_About this exercise_
The output should consist solely of the line containing "nose: (557, 274)" and the lines that follow it through the end of the data below.

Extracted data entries
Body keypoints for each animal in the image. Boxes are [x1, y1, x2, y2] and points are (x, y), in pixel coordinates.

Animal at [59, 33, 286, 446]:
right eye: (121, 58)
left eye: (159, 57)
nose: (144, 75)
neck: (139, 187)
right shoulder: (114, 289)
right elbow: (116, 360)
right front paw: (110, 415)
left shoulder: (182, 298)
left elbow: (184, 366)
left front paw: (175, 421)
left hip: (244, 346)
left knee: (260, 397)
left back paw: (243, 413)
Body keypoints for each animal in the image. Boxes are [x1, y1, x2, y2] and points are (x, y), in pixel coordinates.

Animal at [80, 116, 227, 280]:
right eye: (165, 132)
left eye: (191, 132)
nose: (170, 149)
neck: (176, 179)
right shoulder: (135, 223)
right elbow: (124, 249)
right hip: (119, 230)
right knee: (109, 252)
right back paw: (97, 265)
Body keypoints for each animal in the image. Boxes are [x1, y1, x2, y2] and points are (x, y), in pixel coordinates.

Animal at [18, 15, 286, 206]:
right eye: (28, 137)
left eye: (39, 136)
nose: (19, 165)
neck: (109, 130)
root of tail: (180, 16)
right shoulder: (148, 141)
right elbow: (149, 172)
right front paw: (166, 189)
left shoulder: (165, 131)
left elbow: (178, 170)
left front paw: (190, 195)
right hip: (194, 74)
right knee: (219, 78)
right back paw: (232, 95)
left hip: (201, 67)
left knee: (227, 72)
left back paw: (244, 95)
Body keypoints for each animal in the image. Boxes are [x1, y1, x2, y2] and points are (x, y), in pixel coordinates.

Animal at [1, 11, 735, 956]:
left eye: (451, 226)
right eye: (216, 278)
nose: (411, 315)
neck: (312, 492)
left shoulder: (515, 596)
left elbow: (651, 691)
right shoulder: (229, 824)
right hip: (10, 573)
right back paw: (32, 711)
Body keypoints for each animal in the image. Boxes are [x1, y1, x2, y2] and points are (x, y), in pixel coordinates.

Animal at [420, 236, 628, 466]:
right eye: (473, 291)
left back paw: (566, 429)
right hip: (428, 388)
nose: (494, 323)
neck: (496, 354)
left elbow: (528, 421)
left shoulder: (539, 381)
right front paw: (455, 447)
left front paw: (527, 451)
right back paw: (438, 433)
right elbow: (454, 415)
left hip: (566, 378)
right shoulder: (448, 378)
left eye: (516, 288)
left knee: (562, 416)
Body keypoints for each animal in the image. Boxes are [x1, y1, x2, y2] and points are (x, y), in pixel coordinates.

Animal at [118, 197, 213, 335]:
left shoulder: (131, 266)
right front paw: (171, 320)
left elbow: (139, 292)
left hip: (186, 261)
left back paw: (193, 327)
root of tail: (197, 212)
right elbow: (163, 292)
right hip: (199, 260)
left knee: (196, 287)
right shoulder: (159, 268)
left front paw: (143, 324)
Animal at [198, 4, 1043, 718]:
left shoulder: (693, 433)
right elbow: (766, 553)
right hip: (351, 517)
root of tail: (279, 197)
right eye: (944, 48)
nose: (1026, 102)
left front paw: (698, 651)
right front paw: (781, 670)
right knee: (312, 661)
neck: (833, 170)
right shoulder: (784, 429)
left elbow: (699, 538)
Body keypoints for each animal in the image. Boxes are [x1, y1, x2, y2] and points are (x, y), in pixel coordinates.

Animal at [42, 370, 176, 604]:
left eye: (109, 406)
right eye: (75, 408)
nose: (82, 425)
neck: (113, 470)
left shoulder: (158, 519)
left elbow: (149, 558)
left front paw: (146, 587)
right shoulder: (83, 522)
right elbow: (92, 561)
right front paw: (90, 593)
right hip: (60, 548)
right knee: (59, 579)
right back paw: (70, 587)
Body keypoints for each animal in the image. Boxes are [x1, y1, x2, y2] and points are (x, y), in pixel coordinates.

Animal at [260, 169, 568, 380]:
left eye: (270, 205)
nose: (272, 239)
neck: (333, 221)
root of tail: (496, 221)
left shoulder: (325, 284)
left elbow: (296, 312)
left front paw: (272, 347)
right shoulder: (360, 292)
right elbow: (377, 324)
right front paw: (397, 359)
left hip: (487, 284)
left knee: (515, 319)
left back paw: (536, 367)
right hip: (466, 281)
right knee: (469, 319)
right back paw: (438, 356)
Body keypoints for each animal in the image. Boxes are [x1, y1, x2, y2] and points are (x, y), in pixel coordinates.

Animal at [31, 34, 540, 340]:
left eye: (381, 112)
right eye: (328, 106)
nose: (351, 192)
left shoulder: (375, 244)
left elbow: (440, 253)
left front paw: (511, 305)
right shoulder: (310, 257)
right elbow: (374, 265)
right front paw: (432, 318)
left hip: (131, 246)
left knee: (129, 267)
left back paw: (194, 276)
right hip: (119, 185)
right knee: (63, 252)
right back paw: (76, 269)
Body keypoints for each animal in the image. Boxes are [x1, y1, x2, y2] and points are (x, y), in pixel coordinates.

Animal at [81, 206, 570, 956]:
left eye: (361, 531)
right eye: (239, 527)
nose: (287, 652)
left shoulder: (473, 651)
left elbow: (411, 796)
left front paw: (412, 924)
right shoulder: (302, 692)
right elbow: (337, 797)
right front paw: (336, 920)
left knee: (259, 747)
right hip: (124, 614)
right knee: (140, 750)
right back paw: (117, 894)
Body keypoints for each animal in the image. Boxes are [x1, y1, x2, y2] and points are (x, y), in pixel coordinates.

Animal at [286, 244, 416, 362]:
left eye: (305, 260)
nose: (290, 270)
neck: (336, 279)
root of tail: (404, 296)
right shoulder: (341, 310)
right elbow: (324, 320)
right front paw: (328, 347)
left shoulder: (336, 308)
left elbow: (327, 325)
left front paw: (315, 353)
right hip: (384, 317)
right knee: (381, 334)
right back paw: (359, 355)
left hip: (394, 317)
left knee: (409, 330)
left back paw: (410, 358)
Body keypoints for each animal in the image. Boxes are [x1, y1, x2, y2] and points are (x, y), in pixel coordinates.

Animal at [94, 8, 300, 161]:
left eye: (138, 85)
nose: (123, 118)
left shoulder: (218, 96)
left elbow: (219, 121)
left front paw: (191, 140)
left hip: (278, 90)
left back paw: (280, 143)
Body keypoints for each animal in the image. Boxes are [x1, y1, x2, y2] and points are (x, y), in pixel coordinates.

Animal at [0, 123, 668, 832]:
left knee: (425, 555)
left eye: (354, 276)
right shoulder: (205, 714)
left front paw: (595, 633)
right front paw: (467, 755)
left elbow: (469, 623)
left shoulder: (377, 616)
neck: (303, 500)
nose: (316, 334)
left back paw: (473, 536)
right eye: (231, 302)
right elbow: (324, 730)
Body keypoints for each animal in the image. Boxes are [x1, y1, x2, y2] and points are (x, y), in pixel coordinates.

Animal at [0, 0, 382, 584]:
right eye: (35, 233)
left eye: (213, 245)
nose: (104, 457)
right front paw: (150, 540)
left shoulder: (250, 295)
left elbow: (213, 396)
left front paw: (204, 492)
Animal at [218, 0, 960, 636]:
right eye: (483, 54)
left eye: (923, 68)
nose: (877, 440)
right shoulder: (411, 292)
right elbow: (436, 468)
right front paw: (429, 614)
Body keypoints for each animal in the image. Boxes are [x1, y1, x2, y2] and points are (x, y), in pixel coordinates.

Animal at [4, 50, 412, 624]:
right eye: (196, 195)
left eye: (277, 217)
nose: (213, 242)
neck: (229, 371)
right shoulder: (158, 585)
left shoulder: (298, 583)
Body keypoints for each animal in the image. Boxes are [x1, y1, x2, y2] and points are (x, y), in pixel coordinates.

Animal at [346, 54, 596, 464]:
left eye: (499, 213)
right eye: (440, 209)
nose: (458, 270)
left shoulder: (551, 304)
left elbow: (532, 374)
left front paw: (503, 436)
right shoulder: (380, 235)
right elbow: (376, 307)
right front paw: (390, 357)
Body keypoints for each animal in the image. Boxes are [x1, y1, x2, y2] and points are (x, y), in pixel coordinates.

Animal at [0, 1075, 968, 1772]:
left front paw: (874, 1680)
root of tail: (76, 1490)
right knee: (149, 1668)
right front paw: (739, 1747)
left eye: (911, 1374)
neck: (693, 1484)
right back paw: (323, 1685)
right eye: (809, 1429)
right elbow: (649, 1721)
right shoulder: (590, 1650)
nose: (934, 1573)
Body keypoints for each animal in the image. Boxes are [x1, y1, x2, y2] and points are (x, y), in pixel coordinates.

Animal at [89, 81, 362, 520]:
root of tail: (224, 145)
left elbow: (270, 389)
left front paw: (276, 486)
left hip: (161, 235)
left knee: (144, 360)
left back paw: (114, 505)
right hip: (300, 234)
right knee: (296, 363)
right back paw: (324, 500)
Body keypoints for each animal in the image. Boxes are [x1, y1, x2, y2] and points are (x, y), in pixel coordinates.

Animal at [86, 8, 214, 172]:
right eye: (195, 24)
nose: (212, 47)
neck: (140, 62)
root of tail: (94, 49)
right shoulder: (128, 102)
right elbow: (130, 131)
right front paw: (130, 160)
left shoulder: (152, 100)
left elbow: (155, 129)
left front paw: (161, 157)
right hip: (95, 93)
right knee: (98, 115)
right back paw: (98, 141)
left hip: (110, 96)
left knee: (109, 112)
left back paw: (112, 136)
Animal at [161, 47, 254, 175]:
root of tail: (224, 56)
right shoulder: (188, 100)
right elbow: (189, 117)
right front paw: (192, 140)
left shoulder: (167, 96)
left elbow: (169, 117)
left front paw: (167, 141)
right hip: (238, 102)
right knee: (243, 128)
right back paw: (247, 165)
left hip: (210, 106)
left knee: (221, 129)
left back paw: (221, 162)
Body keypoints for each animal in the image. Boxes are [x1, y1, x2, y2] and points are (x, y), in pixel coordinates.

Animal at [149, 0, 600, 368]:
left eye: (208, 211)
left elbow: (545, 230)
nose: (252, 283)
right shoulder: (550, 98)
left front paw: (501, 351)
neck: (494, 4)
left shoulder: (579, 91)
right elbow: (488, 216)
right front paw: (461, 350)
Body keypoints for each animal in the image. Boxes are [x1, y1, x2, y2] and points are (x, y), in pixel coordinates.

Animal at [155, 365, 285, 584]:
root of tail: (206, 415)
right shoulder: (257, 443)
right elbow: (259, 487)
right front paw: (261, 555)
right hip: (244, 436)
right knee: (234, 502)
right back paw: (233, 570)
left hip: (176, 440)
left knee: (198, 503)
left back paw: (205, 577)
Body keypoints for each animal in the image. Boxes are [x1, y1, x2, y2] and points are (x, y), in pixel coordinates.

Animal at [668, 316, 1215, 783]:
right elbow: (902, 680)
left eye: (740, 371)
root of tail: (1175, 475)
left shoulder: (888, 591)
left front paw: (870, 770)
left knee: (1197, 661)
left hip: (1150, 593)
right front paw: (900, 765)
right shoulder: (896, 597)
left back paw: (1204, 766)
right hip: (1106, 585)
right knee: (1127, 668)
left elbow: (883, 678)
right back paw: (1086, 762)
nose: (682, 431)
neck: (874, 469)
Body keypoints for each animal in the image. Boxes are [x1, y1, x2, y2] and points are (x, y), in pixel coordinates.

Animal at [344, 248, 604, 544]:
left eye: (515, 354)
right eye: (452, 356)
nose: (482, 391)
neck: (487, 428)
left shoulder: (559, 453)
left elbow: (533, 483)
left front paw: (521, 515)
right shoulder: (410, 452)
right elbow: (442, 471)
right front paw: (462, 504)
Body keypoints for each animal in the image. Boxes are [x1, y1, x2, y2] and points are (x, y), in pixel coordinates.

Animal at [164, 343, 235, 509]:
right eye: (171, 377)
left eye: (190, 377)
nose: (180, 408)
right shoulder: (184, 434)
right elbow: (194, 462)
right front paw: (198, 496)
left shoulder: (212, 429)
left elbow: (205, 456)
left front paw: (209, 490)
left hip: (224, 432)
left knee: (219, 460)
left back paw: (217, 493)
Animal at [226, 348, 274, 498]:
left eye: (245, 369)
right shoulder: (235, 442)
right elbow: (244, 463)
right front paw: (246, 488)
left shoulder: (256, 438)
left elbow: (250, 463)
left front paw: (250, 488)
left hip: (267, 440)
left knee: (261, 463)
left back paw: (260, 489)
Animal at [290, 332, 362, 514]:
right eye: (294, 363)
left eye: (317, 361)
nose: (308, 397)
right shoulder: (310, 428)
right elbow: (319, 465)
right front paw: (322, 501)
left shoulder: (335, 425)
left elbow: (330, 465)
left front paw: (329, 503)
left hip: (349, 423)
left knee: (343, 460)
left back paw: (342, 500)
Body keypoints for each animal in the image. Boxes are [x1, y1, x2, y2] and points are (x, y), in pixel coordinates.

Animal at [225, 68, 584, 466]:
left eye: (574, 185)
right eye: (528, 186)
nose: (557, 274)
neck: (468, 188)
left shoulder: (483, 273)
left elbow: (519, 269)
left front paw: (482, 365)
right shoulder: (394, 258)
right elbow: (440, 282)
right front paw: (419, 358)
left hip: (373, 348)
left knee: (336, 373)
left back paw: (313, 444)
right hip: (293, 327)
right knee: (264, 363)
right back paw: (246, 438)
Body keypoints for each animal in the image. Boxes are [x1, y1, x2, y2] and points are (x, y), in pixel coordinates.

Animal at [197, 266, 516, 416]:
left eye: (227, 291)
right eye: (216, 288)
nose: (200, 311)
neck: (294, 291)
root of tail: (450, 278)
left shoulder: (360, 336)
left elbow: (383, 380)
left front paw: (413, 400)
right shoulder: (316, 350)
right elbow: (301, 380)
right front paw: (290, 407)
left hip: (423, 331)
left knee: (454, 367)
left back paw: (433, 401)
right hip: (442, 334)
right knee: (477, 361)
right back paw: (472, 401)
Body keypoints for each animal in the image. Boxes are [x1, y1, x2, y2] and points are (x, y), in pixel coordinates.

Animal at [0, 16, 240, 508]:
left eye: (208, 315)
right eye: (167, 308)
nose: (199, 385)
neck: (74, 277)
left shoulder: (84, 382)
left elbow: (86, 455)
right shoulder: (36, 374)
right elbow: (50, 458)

_Task answer_
nose: (557, 274)
neck: (468, 188)
left shoulder: (483, 273)
left elbow: (519, 269)
left front paw: (482, 365)
right shoulder: (394, 258)
right elbow: (440, 282)
right front paw: (419, 358)
left hip: (373, 348)
left knee: (336, 373)
left back paw: (313, 444)
right hip: (293, 327)
right knee: (264, 363)
right back paw: (246, 438)
Body keypoints for each animal in the image. Boxes are [x1, y1, x2, y2] and points are (x, y), in pixel coordinates.

Animal at [197, 266, 516, 416]:
left eye: (227, 291)
right eye: (216, 288)
nose: (200, 311)
neck: (294, 291)
root of tail: (450, 278)
left shoulder: (360, 336)
left elbow: (383, 380)
left front paw: (413, 400)
right shoulder: (316, 350)
right elbow: (301, 380)
right front paw: (290, 407)
left hip: (423, 331)
left knee: (454, 367)
left back paw: (433, 401)
right hip: (442, 334)
right knee: (477, 361)
right back paw: (472, 401)
Body keypoints for each animal in the image. Boxes are [x1, y1, x2, y2] and points are (x, y), in pixel coordinates.

Animal at [0, 16, 240, 508]:
left eye: (208, 315)
right eye: (167, 308)
nose: (199, 385)
neck: (74, 277)
left shoulder: (84, 382)
left elbow: (86, 455)
right shoulder: (36, 374)
right elbow: (50, 458)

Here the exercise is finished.